[Dataset entries]
··········

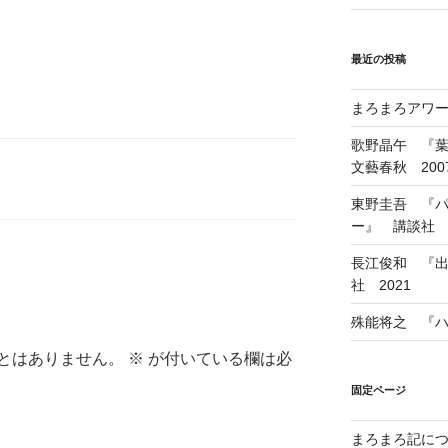
最近の投稿
まろまろアワード
歌野晶午 『
文藝春秋 200
東野圭吾 『
ー』 講談社 1
長江俊和 『出
社 2021
殊能将之 『ハ
とはありません。
※
が付いている欄は必
固定ページ
まろまろ記に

··········

TASK PROMPT: Extract every line of text from the material above in its original form, and leave the pictures out of your answer.

COMPLETED TASK:
最近の投稿
まろまろアワード
歌野晶午 『
文藝春秋 200
東野圭吾 『
ー』 講談社 1
長江俊和 『出
社 2021
殊能将之 『ハ
とはありません。
※
が付いている欄は必
固定ページ
まろまろ記に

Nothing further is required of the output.